Some of the abuse you saw at Old Trafford at the weekend was poor support. Booing the team is poor support. Yes supporters pay good money to see their side, but you should support the team. Seeing all this discontent could go one of two ways, the players will turn it around, or it will get worse. Player power is something that controls football. How many players do you see getting sacked for not doing their job on the pitch. Chelsea for instance. The players clearly stopped performing for Jose Mourinho, the manager than many want to see replace Louis van Gaal. The manager that forgets about the youth completely. The manager that has been pretty despicable in the past and acted like a spoilt brat when things did not go his way. Those players are still at Chelsea, playing for their new manager. Why did they not get sacked, docked wages, disciplined. Why sack the manager. Players control things collectively, they also come away without blame. Is that what everyone wants to see?

I am not saying the club should sack players, but let it be know that they have a job to do, and they should be doing it. They are well paid for what they do. Most are millionaires. Most do not care about the supporters. Against Liverpool the weekend before last, you saw Michael Carrick, Phil Jones and Marcos Rojo in the away end with United supporters. Previously you have seen the likes of Tom Cleverley, Ashley Young and many others do the same. You don’t see some of the more established players doing that, do you. Yes the likes of Wayne Rooney have boxes, especially at Old Trafford, and have been seen there on match days, whether due to injury or something else, they have supported their team. But turning up to an away match, mixing with supporters? That is something that used to happen, but not so much in the modern era.

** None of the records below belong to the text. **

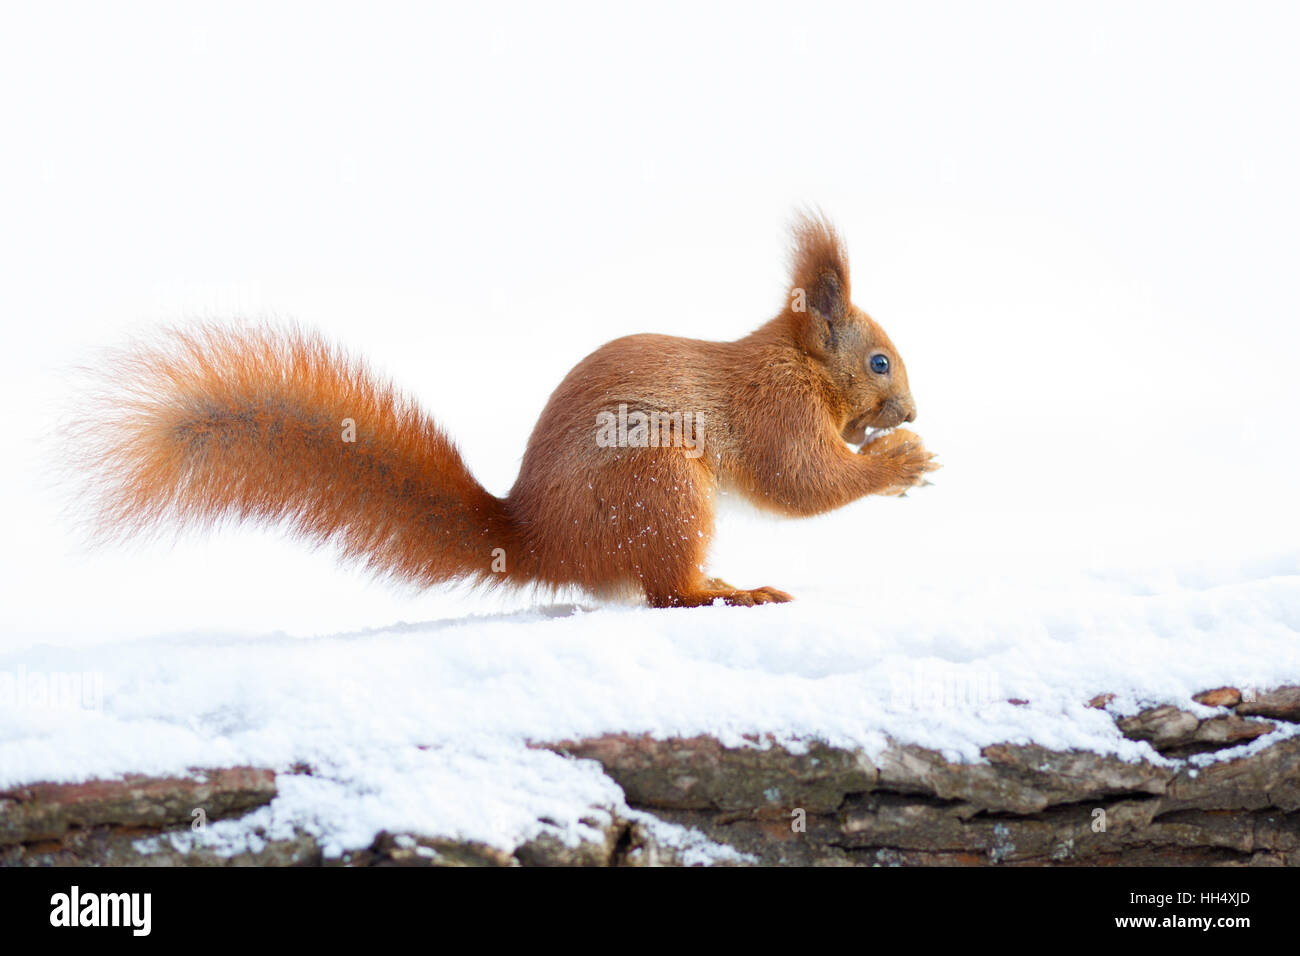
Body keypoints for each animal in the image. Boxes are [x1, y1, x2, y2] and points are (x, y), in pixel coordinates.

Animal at [76, 214, 935, 606]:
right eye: (879, 362)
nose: (909, 412)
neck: (798, 365)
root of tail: (542, 545)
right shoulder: (776, 412)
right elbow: (801, 482)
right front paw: (896, 465)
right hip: (658, 487)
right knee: (665, 593)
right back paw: (727, 591)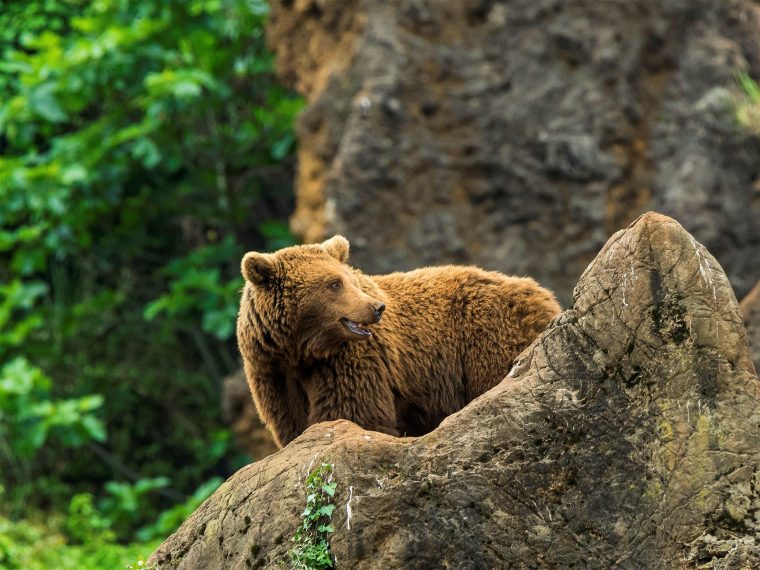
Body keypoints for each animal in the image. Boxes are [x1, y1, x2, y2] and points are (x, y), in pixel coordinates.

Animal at [235, 233, 560, 446]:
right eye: (334, 284)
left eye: (347, 279)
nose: (376, 308)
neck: (303, 349)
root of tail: (544, 293)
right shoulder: (272, 371)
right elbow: (292, 423)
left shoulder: (351, 361)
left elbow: (354, 413)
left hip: (489, 334)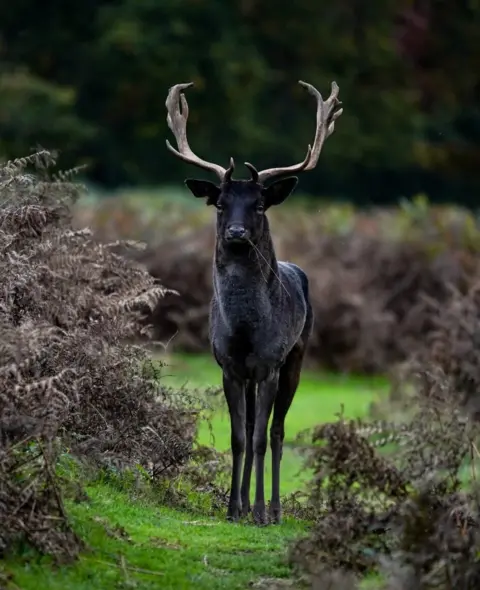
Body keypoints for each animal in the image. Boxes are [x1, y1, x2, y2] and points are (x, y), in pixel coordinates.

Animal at [167, 78, 344, 528]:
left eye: (259, 204)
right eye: (221, 203)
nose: (236, 232)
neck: (246, 329)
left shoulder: (268, 364)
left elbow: (263, 437)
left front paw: (262, 511)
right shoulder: (229, 366)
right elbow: (238, 437)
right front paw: (233, 508)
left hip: (297, 356)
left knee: (278, 431)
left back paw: (275, 510)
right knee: (250, 428)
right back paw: (246, 504)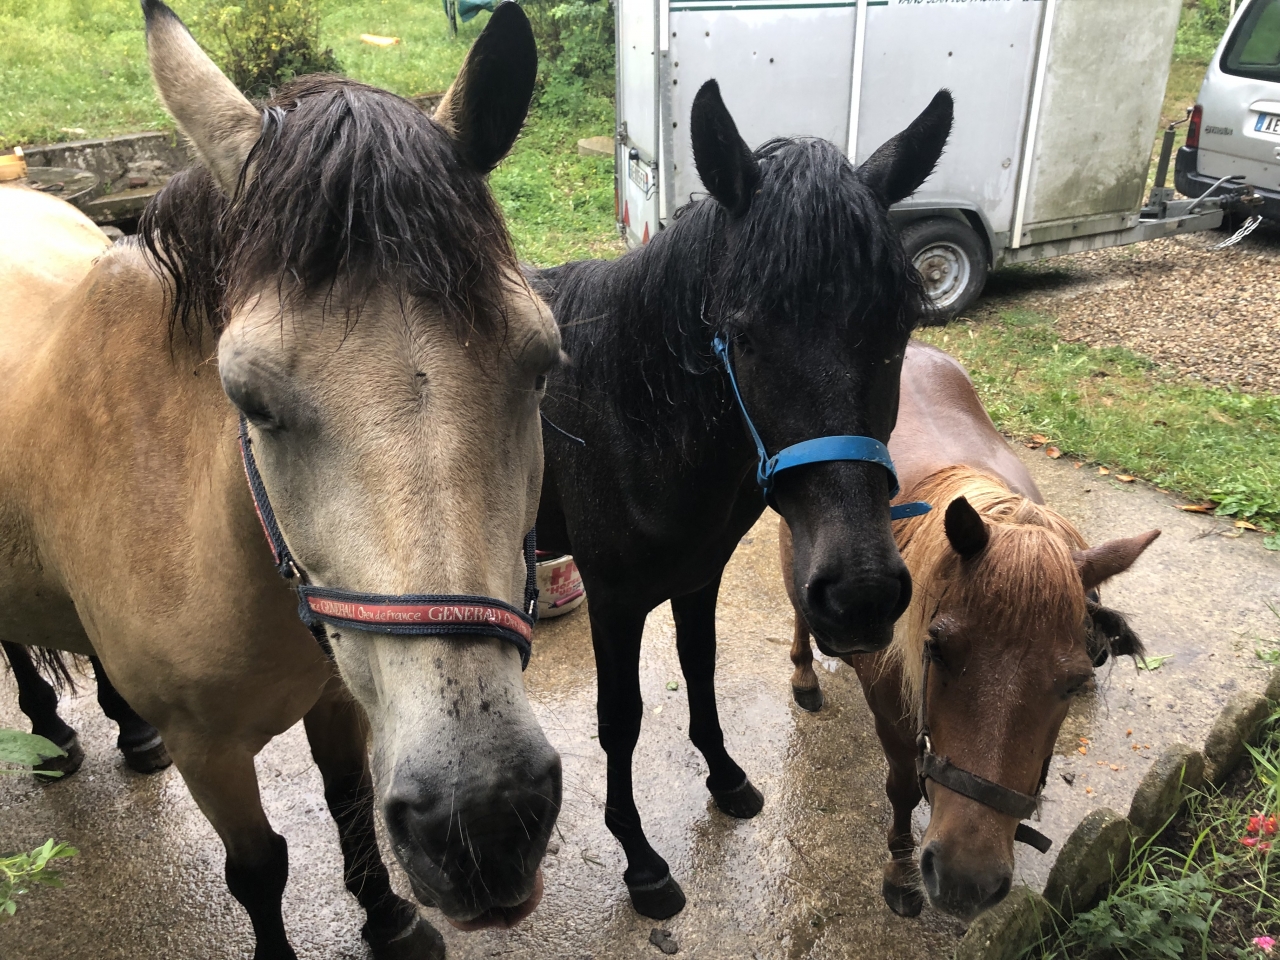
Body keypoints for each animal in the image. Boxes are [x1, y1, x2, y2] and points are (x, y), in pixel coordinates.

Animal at [0, 3, 562, 957]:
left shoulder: (342, 688)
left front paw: (388, 918)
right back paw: (50, 730)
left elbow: (347, 804)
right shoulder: (211, 754)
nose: (484, 818)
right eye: (247, 398)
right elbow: (260, 869)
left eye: (540, 364)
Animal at [528, 80, 954, 919]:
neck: (623, 413)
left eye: (898, 327)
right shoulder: (615, 600)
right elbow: (620, 719)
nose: (859, 594)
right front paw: (641, 861)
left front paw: (724, 778)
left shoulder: (698, 577)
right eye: (745, 336)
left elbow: (700, 667)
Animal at [781, 341, 1159, 921]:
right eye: (935, 649)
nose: (967, 880)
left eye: (1075, 682)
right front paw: (899, 871)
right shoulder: (892, 715)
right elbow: (902, 788)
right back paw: (806, 670)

I still believe that changing the manager at this point in the season will cause more problems that it would solve. Many seem to be expecting something to happen today with the manager, but I doubt it. Too many supporters believe what it being reported in the media. Louis van Gaal is on the brink. That does not actually mean anything. On the brink is a negative phrase, but also an assumption which will make you believe the end is near, when in fact, it is a guess, nothing more. We are seeing poor support for the club here, too many people baying for blood. Too many people wanting another manager to be sacked. What if the next manager does not achieve instant success, which is what many are demanding? Do you then sack them and continue that conveyor belt, bringing in manager after manager? Maybe it is the supporters that are demanding too much at once.

Many have been spoilt by success, especially in the last 30 years, which saw Sir Alex Ferguson deliver 38 trophies to the club, including thirteen league titles, two UEFA Champions League trophies and a FIFA Club World Cup. Those days are gone, but with patience, they could be back. We as supporters have no right to demand the club win trophies, we do have a right to demand that we are entertained though.